Parts of the exercise:
• A. In the post on radiative heat transfer below, what does the confusion arise from?
• B. From the post on radiative heat transfer below, write out word for word the passage that begins at "However, if a" and stops after "hard to explain.".
• C. Decide whether each statement agrees with the post on radiative heat transfer below, and back each yes or no with the deciding words quoted from it: (i) A thermodynamic energy transfer is always unidirectional. (ii) Radiation goes in only one direction. (iii) The post calls the 'bidirectional flow' concept a mental model.

Document extract:
I rounded off Part 3 of this series by suggesting the following:
“Next up: How do you heat a planetary surface, then? If not by the Earth’s own thermal radiation, a result of its temperature rather than a cause of it … How does the atmosphere insulate the surface?”
Not so. This will have to wait a bit still. Next post, perhaps. I will rather try to clarify my stance on the whole ‘bidirectional flow’ concept thing, seeing how this topic has a tendency of stirring up both emotions and misconceptions.
There is quite a bit of confusion surrounding the whole issue of electromagnetic radiation, the Stefan-Boltzmann Law and the thermodynamic concept of ‘energy transfer’.
I will try to explain why there can be no such thing as a bidirectional energy transfer between two objects radiating at each other. Yes, they are radiating at each other! Radiation goes in all directions.
But, radiation in itself does not universally constitute a thermodynamic ‘energy transfer’. For instance, a cool object cannot and will not transfer any of its energy via radiation to a warmer object. This should go without saying, since this would be a direct violation of the 2nd Law of Thermodynamics.
Recall that a thermodynamic ‘energy transfer’ is always unidirectional, always comes in the form of either ‘heat’ [Q] or ‘work’ [W], and always changes the ‘internal energy’ [U] (and therefore, normally, the temperature) of the two objects/regions involved in the transfer.
The confusion simply arises from not being able to distinguish between a potential ‘energy transfer’ and an actual (real) ‘energy transfer’.
A cool object would always potentially be able to transfer energy to any other object, simply from the basic fact that it radiates energy in all directions by virtue of it having a temperature above absolute zero.
However, if a nearby object happens to be warmer than our first one, then this potential will not be realised in that particular direction. Yup, it still radiates in the direction of the warmer object, but it does not and cannot transfer energy to it. In this case, its radiation is a potential ‘energy transfer’ only.
Sounds like a contradiction in terms? Counter-intuitive? Yes. I agree. But this subject is a strange one. It is quantum theory stuff. Things we cannot really see, only imagine.
The reason why radiation doesn’t at all times necessarily translate into an energy transfer, however, is not that hard to explain.
What you have to realise is that the ‘bidirectional flow’ concept of radiative heat transfer is all about mental images. It is a mental model constructed solely for the purpose of trying to grasp with our human mind what is actually going on.
So we mentally and hypothetically split up an observed physical process into separate, individual parts. As if these parts or pieces were independent from one another, somehow working all by themselves within the process examined, the process in our case of course being a radiative heat transfer. We look first at the one piece, then at the other, and then finally we put the theorised individual effects of these two pieces into one ‘net effect’. Working backwards, so to say. After all, we already know the ‘net effect’. It is what we actually observe and detect in the real world. We simply imagine this to be the result (the ‘sum’) of two opposing constituent effects.

Entries shown:
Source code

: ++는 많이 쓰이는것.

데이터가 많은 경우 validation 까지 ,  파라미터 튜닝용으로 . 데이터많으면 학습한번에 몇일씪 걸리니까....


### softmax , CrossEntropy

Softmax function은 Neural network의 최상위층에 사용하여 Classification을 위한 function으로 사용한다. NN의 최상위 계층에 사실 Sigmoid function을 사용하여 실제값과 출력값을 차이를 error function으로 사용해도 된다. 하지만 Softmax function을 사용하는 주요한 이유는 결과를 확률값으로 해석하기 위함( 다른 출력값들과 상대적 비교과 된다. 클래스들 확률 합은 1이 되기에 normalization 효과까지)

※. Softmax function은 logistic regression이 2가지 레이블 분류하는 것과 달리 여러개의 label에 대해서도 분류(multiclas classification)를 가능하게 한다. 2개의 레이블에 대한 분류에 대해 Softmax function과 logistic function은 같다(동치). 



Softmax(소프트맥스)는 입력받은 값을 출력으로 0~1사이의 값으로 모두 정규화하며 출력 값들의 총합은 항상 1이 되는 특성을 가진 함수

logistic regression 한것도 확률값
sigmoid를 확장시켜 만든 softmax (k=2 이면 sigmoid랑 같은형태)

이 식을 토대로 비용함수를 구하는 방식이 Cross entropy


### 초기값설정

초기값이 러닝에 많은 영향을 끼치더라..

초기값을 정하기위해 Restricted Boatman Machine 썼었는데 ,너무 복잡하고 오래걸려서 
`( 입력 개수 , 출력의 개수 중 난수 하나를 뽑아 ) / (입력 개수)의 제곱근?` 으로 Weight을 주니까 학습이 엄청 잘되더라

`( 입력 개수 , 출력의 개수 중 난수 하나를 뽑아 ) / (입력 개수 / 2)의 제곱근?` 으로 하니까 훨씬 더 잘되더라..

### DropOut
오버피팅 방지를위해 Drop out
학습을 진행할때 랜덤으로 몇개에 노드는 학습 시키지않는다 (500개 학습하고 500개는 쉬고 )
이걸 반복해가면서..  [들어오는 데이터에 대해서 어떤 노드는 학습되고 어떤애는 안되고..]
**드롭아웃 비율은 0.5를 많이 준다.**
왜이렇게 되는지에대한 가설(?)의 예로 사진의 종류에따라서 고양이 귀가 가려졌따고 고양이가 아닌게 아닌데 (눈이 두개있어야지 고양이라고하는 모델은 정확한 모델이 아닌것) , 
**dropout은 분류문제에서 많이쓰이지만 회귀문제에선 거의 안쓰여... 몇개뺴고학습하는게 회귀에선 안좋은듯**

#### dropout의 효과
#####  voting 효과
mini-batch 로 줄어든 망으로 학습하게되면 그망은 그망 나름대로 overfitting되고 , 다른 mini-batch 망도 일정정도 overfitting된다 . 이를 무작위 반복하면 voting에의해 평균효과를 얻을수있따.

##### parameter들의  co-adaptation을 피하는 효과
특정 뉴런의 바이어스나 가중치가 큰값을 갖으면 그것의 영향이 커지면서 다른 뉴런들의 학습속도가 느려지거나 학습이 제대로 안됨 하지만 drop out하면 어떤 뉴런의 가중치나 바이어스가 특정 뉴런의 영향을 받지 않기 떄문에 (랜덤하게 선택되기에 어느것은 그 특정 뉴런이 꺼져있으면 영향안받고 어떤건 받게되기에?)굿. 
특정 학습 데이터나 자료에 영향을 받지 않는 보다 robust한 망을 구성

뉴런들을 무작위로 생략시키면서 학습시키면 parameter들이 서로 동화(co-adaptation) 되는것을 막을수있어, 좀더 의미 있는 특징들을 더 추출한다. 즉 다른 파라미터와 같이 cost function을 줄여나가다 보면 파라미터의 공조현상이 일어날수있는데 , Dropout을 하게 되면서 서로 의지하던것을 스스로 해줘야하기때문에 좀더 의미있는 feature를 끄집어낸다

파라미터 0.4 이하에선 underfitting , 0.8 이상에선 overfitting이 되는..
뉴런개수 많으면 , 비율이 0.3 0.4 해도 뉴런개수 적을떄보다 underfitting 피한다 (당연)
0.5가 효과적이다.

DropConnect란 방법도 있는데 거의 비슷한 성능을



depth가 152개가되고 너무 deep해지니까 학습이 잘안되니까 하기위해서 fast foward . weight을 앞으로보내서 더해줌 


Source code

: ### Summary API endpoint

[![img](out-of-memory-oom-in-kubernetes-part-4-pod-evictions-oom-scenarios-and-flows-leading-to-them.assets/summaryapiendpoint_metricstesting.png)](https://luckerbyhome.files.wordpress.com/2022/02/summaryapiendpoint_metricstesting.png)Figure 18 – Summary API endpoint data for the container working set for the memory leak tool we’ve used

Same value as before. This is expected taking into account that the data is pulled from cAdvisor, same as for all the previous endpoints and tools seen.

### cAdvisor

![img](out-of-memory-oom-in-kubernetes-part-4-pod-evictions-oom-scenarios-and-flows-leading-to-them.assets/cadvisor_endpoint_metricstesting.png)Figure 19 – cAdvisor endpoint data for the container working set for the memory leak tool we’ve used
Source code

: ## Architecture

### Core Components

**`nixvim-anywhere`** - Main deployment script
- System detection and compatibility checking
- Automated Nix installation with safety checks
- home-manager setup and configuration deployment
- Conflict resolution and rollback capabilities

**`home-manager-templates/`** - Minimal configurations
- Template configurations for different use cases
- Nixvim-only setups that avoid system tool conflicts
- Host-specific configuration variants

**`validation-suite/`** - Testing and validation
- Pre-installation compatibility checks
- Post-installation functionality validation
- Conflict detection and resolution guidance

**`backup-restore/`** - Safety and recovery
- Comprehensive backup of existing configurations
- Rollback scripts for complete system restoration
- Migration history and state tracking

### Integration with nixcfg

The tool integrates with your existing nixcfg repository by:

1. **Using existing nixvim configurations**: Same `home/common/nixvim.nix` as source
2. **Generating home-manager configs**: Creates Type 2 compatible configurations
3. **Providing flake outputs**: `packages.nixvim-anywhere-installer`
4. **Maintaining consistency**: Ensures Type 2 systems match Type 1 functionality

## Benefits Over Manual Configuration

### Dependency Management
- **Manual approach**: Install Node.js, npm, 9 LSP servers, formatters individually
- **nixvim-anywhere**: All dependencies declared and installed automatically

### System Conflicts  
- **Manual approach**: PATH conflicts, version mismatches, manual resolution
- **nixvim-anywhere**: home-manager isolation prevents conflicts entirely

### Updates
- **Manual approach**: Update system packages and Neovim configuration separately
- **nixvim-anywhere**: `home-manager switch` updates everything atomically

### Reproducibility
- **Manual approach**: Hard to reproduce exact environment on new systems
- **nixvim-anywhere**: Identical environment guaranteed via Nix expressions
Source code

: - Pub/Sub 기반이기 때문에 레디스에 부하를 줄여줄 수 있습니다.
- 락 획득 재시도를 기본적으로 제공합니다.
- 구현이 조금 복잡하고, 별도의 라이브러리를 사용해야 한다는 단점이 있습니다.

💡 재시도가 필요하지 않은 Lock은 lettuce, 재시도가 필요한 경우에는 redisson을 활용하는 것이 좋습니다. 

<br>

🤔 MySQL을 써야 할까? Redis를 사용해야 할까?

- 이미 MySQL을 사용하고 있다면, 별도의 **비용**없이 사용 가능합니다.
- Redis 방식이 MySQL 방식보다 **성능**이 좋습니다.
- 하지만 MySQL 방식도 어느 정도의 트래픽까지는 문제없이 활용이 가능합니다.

Answers for this exercise:
• A. It arises from not being able to distinguish between a potential 'energy transfer' and an actual (real) 'energy transfer'.

• B.
However, if a nearby object happens to be warmer than our first one, then this potential will not be realised in that particular direction. Yup, it still radiates in the direction of the warmer object, but it does not and cannot transfer energy to it. In this case, its radiation is a potential ‘energy transfer’ only.
Sounds like a contradiction in terms? Counter-intuitive? Yes. I agree. But this subject is a strange one. It is quantum theory stuff. Things we cannot really see, only imagine.
The reason why radiation doesn’t at all times necessarily translate into an energy transfer, however, is not that hard to explain.

• C.
(i) Yes: "a thermodynamic ‘energy transfer’ is always unidirectional"
(ii) No: "Radiation goes in all directions."
(iii) Yes: "It is a mental model constructed solely for the purpose of trying to grasp with our human mind what is actually going on."